Records excerpted from a collection
----------------------------------------

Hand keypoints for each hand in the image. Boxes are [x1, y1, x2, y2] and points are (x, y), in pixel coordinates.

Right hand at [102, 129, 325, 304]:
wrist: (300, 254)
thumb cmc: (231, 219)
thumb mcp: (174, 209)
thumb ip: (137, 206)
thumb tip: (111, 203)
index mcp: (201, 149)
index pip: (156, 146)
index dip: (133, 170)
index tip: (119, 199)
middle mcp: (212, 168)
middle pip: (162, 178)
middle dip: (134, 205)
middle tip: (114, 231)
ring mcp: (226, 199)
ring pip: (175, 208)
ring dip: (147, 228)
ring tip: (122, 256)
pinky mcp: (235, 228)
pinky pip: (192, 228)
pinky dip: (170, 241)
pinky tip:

----------------------------------------

(WHAT IS NEEDED): If a line in the records contains the string "index", copy it out.

(YOUR SOLUTION):
index mcp: (201, 149)
index pip: (156, 146)
index dip: (133, 170)
index tip: (119, 199)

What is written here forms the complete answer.